Decreto 3.048/99: Art. 42: Nenhum benefício reajustado poderá exceder o limite máximo do salário-de-benefício na data do reajustamento, respeitados os direitos adquiridos, nem inferior ao valor de um salário mínimo. (Redação dada pelo Decreto nº 6.722, de 2008)

Parágrafo único. O auxílio-acidente, o abono de permanência em serviço, o auxílio-suplementar, o salário-família e a parcela a cargo do Regime Geral de Previdência Social dos benefícios por totalização, concedidos com base em acordos internacionais de previdência social, poderão ter valor inferior ao do salário mínimo.

Por outro lado, a presente garantia foi posta em risco no âmbito do Regime Próprio de Previdência Social, a partir da nova redação proposta ao artigo 40, § 7º, isto porque ressalva a garantia do valor não ser inferior ao mínimo apenas nos casos quando a pensão se tratar de ‘única fonte de renda formal auferida pelo dependente’. Perceba-se:

Art. 40. O regime próprio de previdência social dos servidores titulares de cargos efetivos terá caráter contributivo e solidário, mediante contribuição do respectivo ente federativo, de servidores ativos, de aposentados e de pensionistas, observados critérios que preservem o equilíbrio financeiro e atuarial.

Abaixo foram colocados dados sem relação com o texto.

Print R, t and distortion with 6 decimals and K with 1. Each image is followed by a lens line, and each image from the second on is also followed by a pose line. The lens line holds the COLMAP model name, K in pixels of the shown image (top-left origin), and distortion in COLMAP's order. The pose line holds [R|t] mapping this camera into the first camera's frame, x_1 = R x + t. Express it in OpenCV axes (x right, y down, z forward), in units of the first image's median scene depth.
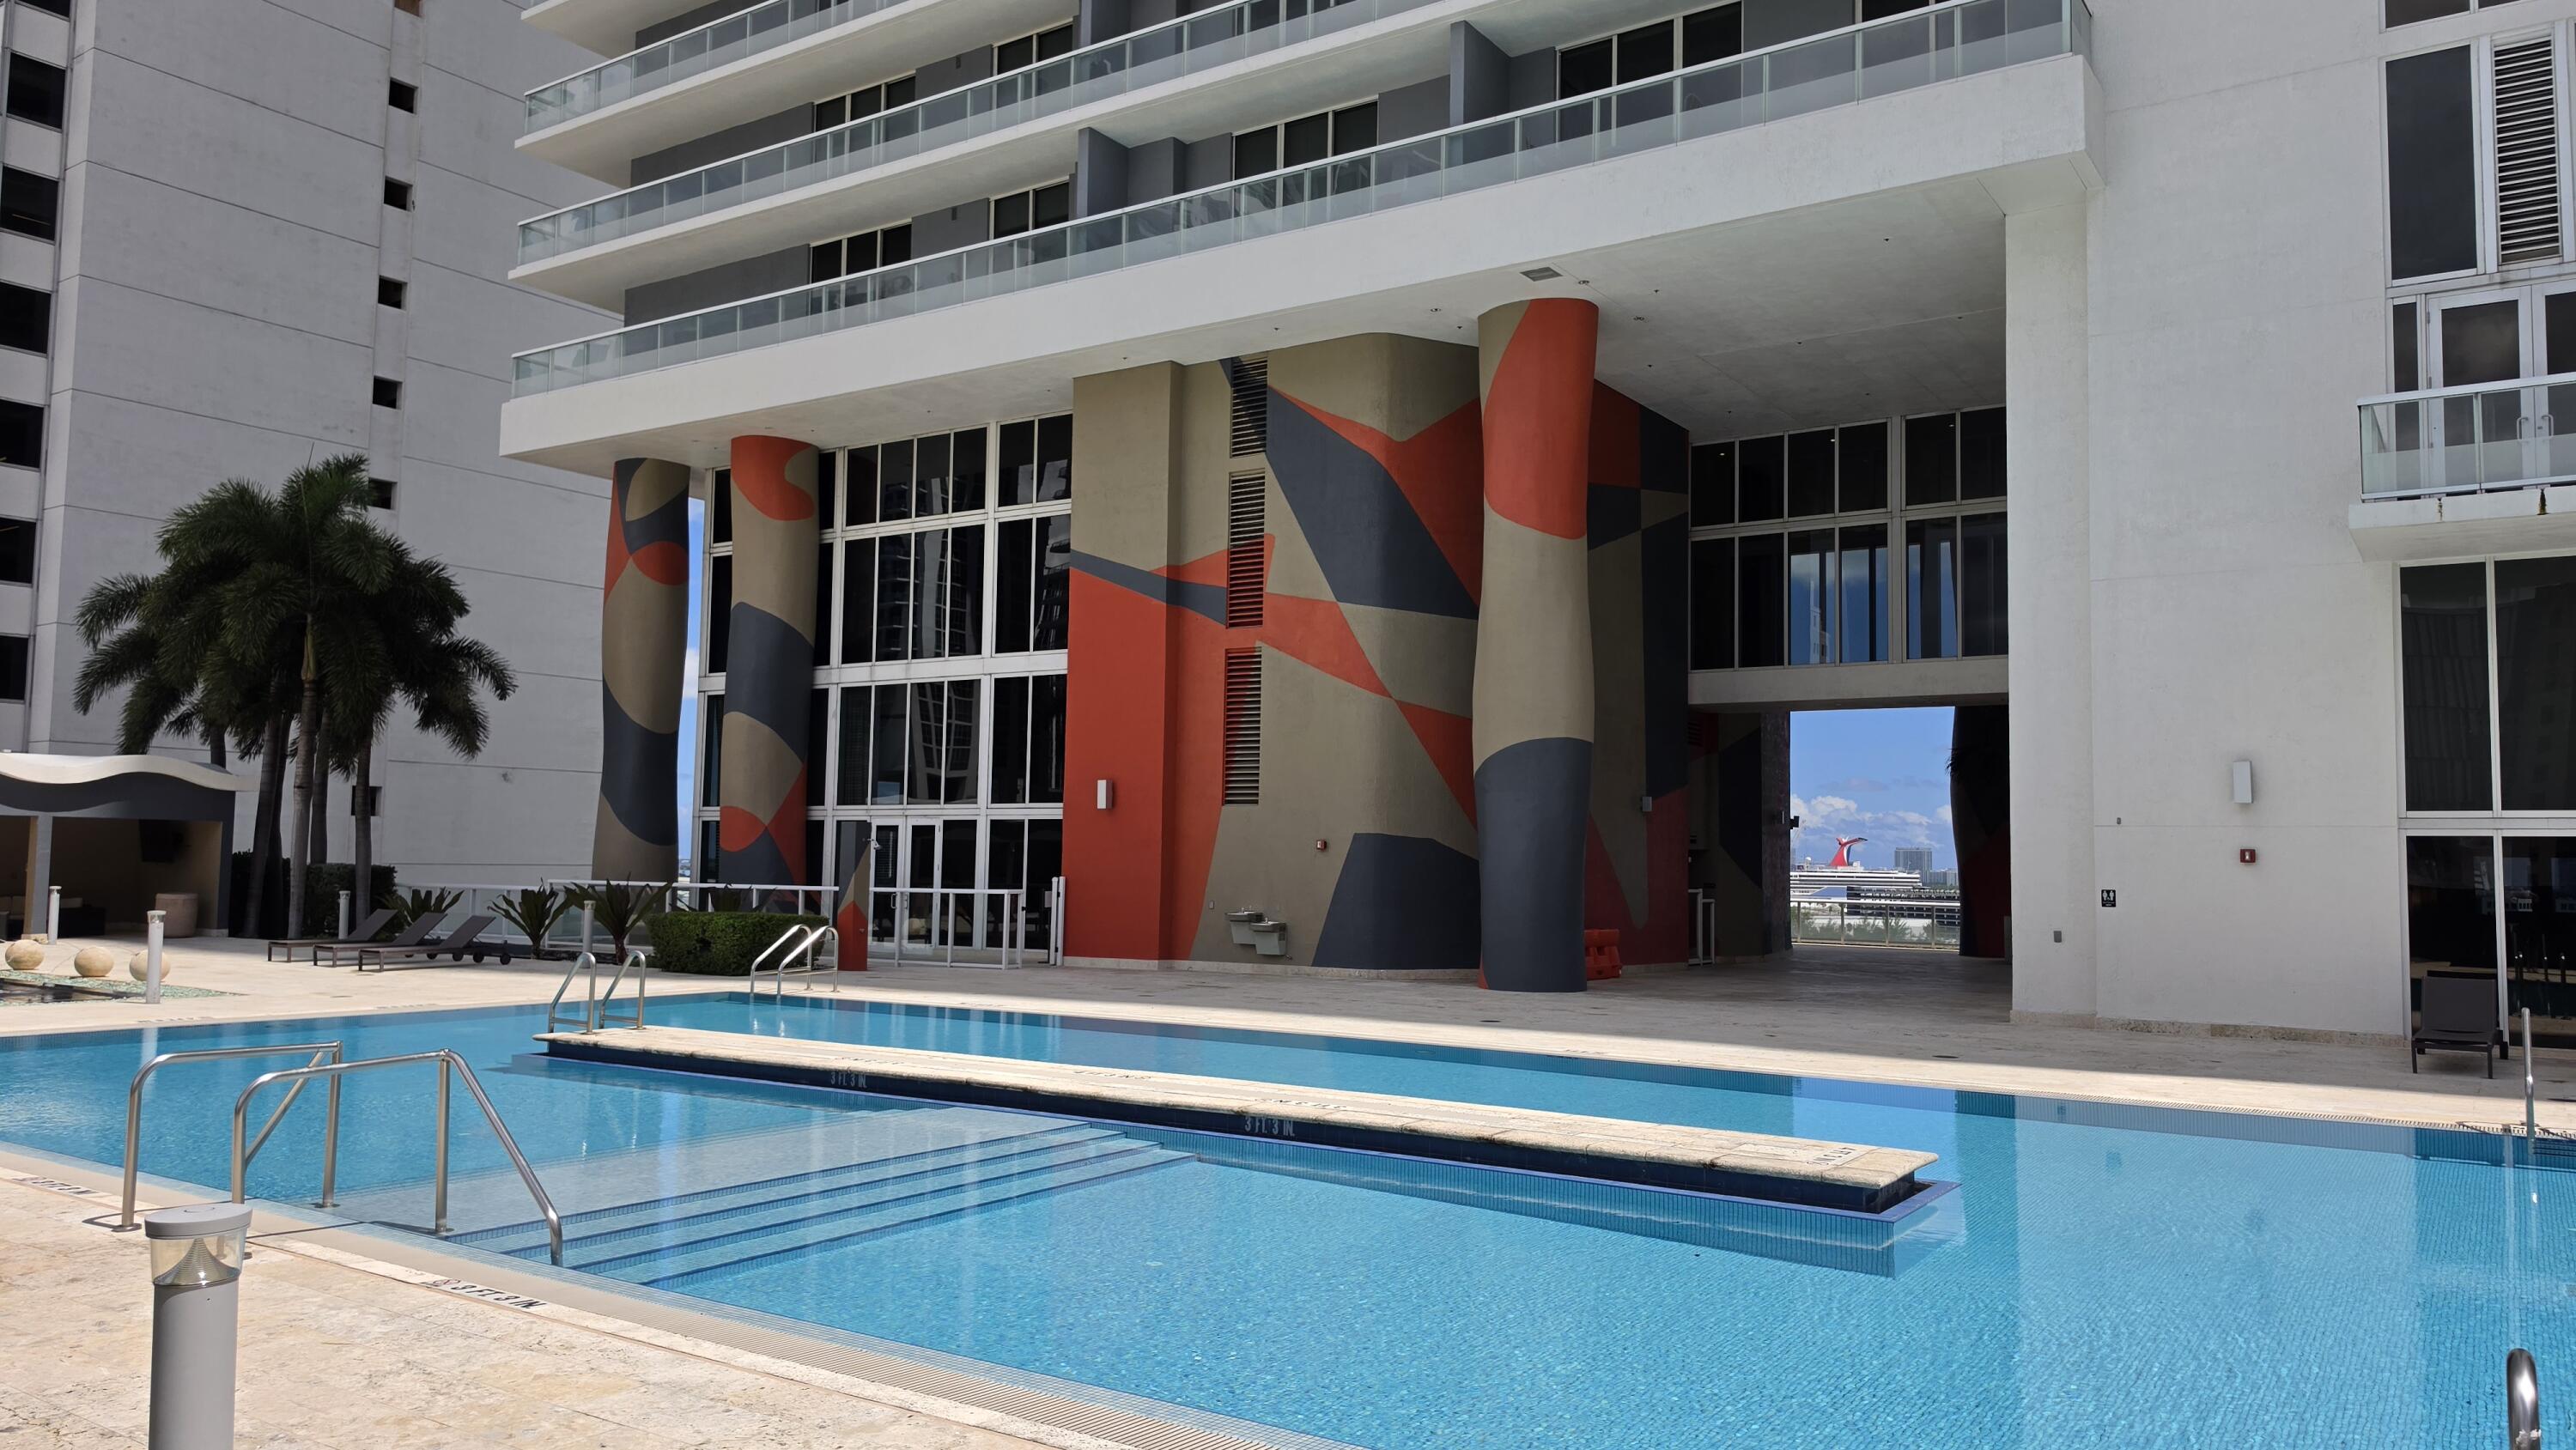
lens RADIAL K [[1807.7, 0, 1302.4], [0, 1807.7, 725.1], [0, 0, 1]] dist [0.095662, -0.098658]
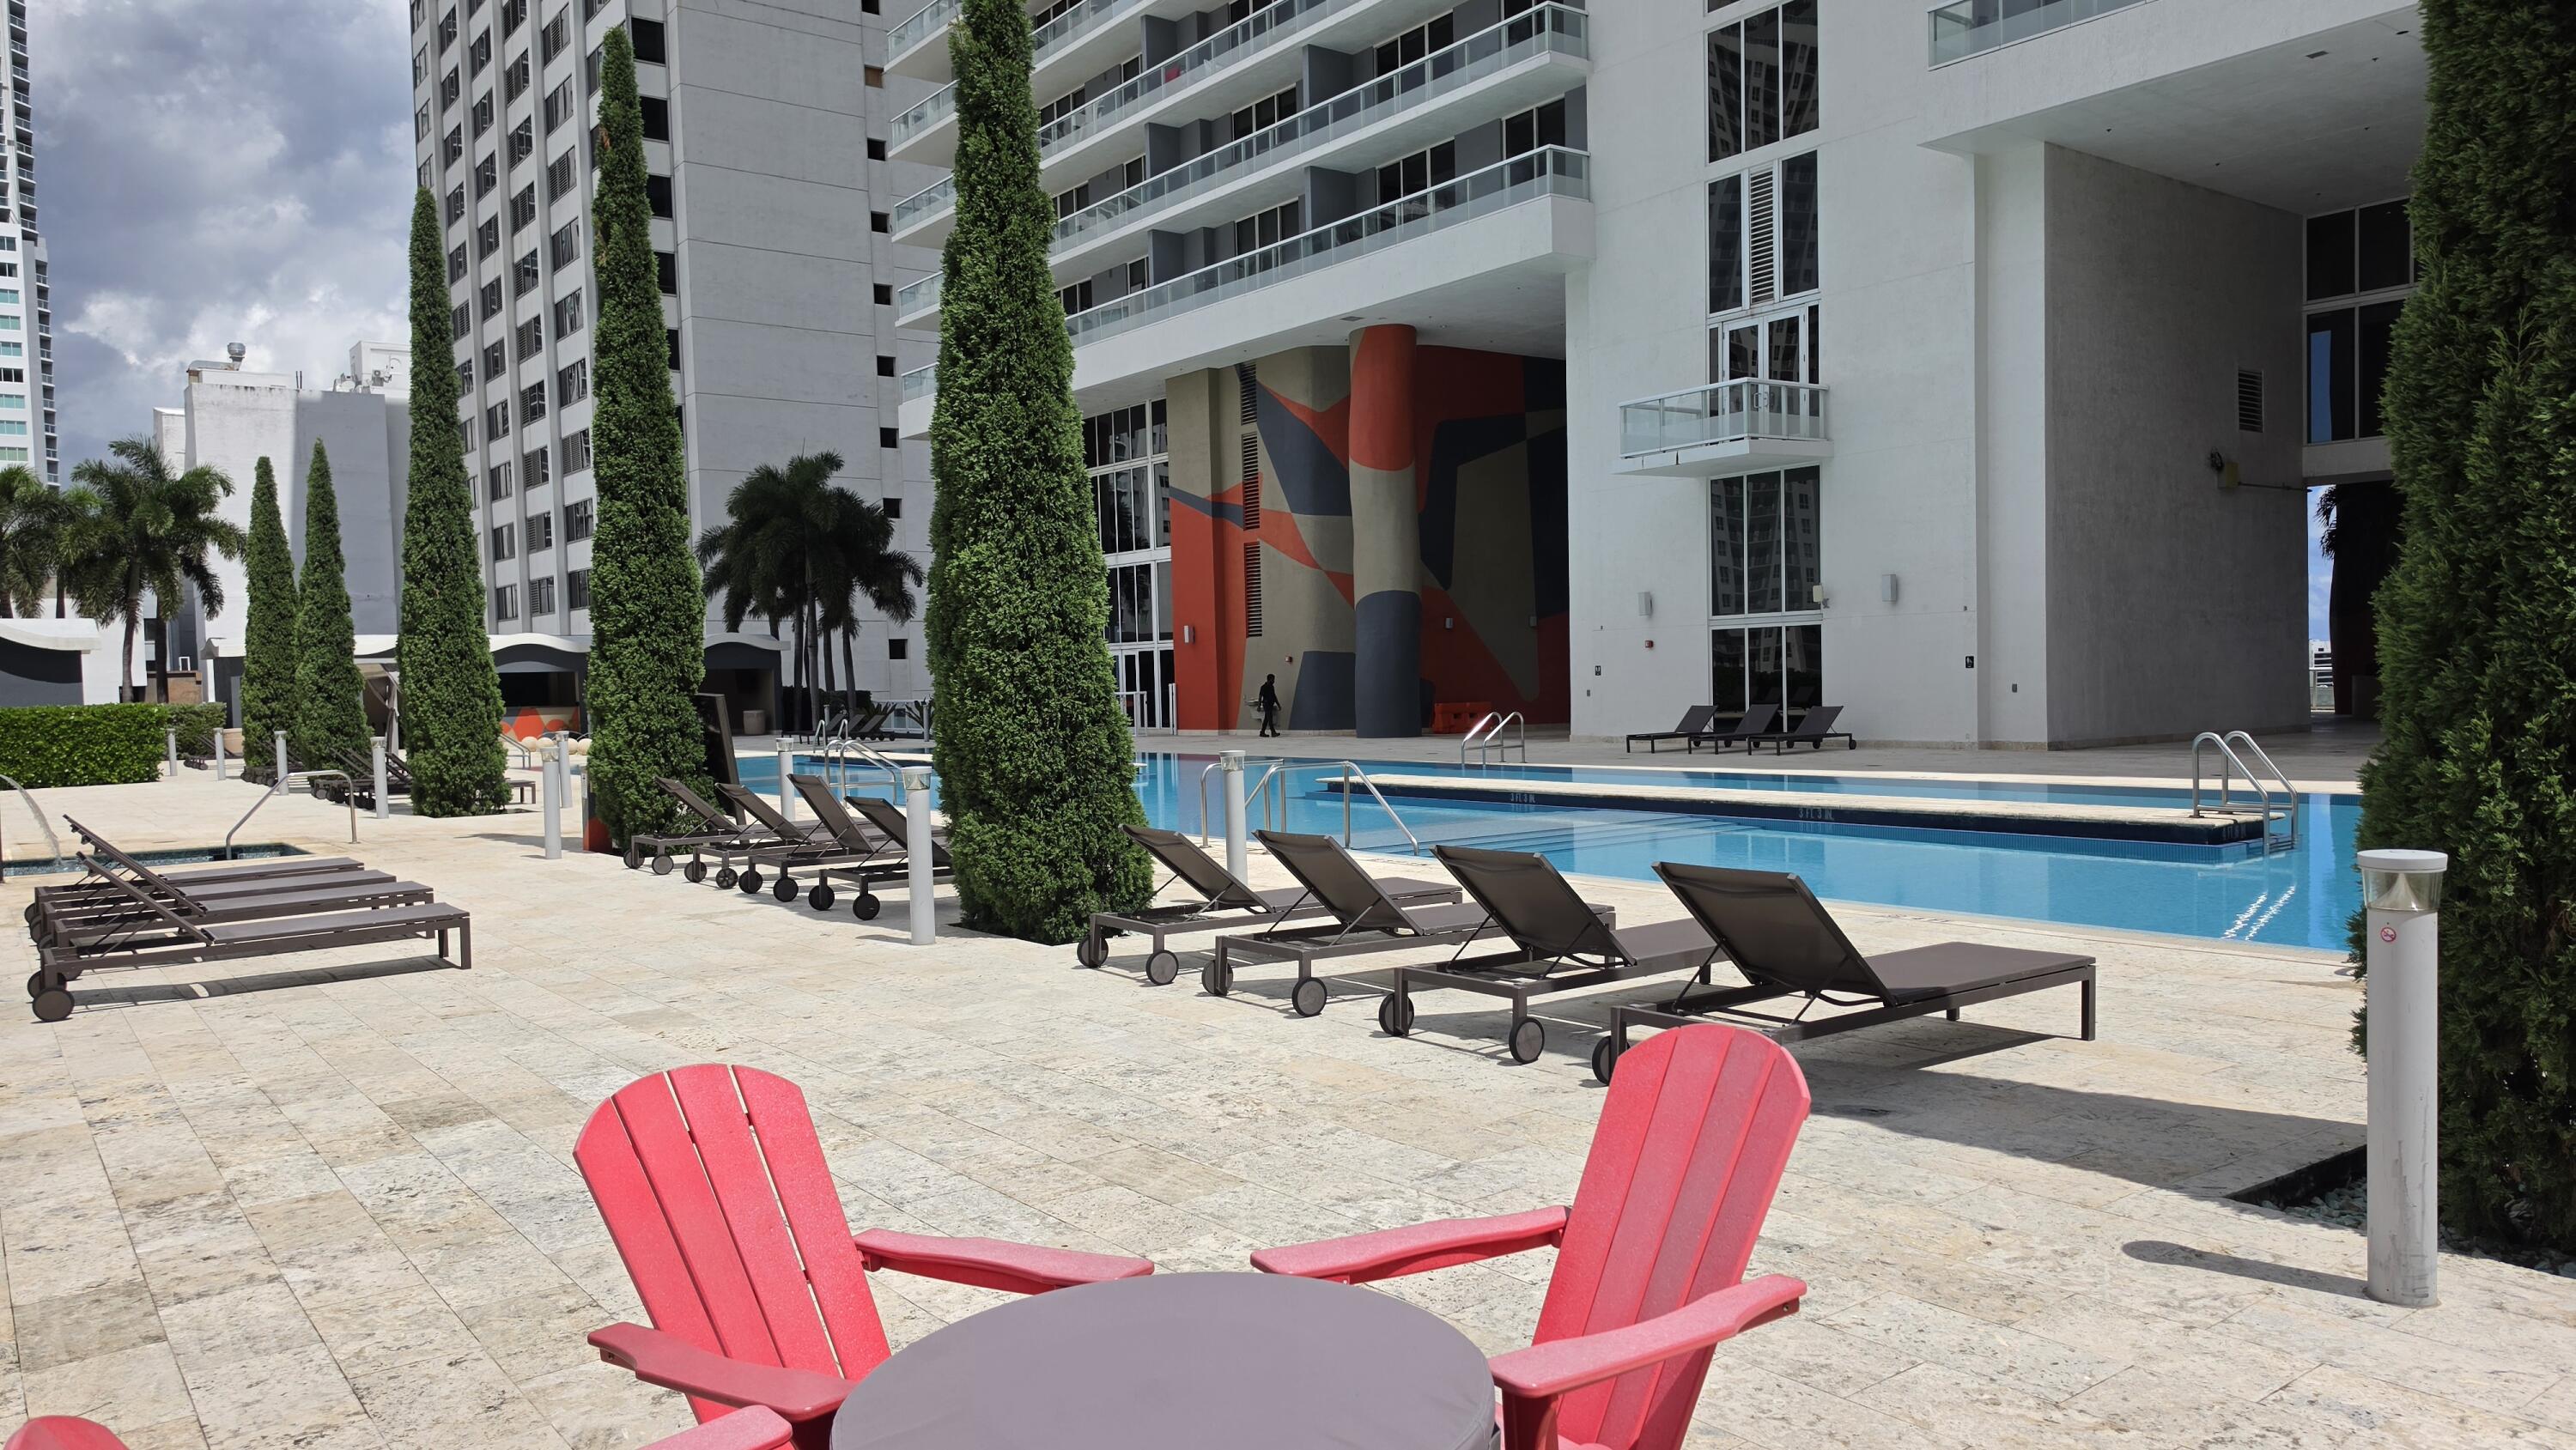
lens RADIAL K [[1807.7, 0, 1302.4], [0, 1807.7, 725.1], [0, 0, 1]] dist [0.095662, -0.098658]
pose [[0.944750, -0.029892, -0.326425, 0.537857], [0.062903, 0.993858, 0.091046, -0.023479], [0.321699, -0.106549, 0.940828, -0.553090]]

[…] § 7º Observado o disposto no § 2º do art. 201, quando se tratar da única fonte de renda formal auferida pelo dependente, o benefício de pensão por morte será concedido nos termos de lei do respectivo ente federativo, a qual tratará de forma diferenciada a hipótese de morte dos servidores de que trata o § 4º-B decorrente de agressão sofrida no exercício ou em razão da função.

Assim, na hipótese do dependente possuir renda mensal igual ou superior a um salário mínimo, pode haver o afastamento da garantia do dependente receber pensão por morte em valor não inferior ao mínimo. Se a situação ora analisada se confirmar, é possível que diversos benefícios fiquem aquém do patamar mínimo, sobretudo considerando as novas regras de cálculo (cota familiar de 50%, mais 10% por dependente habilitado).

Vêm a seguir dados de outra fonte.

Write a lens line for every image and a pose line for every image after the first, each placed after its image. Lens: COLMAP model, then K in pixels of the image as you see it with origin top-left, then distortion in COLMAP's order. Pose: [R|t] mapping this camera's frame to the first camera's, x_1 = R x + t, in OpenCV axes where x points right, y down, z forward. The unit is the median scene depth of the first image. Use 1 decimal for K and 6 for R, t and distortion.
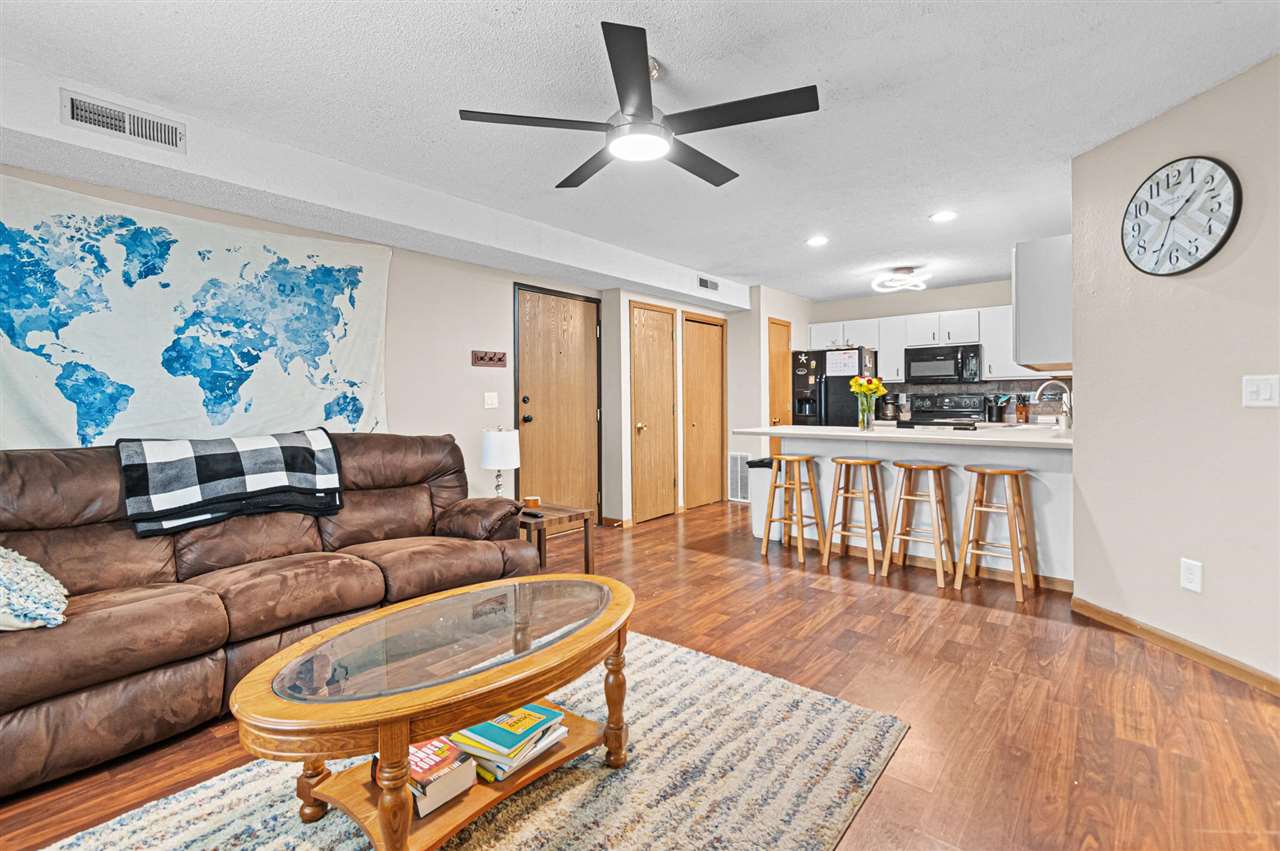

Por outro lado, vislumbra-se a tendência para reafirmação do valor da pensão por morte em valor não inferior ao mínimo por meio da PEC Paralela (Proposta de Emenda à Constituição nº 133 de 2019). Durante sua tramitação até a presente data, foi acatada, na forma de subemenda, a manutenção do piso de um salário mínimo para a pensão de servidores, que passaria a ter a seguinte redação:

Art. 40.

[…] § 7º Observado o disposto no § 2º do art. 201, o benefício de pensão por morte será concedido nos termos de lei do respectivo ente federativo, a qual tratará de forma diferenciada a hipótese de morte dos servidores de que trata o § 4º-B decorrente de agressão sofrida no exercício ou em razão da função.

Ressalve-se que a garantia de valor não inferior ao salário mínimo diz respeito ao salário de benefício da pensão por morte (independentemente do percentual), excluindo dessa garantia o valor das cotas-partes, que podem ser inferiores ao mínimo, como já ocorre atualmente.

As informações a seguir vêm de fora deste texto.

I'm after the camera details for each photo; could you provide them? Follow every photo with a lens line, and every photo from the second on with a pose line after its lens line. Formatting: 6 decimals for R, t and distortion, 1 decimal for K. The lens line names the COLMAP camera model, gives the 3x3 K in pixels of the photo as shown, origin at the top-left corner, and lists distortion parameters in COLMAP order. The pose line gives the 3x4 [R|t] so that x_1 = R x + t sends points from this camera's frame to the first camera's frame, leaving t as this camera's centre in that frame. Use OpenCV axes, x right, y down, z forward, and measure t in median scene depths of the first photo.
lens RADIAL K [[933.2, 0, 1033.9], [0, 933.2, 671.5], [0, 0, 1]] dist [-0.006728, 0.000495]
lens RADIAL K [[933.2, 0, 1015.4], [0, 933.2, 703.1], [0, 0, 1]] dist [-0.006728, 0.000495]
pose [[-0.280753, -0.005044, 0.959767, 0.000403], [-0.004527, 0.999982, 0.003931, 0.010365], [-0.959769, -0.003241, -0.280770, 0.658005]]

A matéria em comento tem gerado muitas dúvidas e discussões a respeito, de forma que, mesmo aprovada a EC nº 103/2019, é possível que seja alterada na PEC Paralela e também regulamentada por legislação infraconstitucional. Não se deve olvidar, todavia, que a pensão por morte é um benefício previdenciário que instiga sensibilidade por parte do legislador, visto que a adoção de critérios estritamente legais e com viés econômicos não são suficientes para garantir a proteção social, especialmente tratando-se de benesse de caráter alimentar, destinada a prover a subsistência do dependente.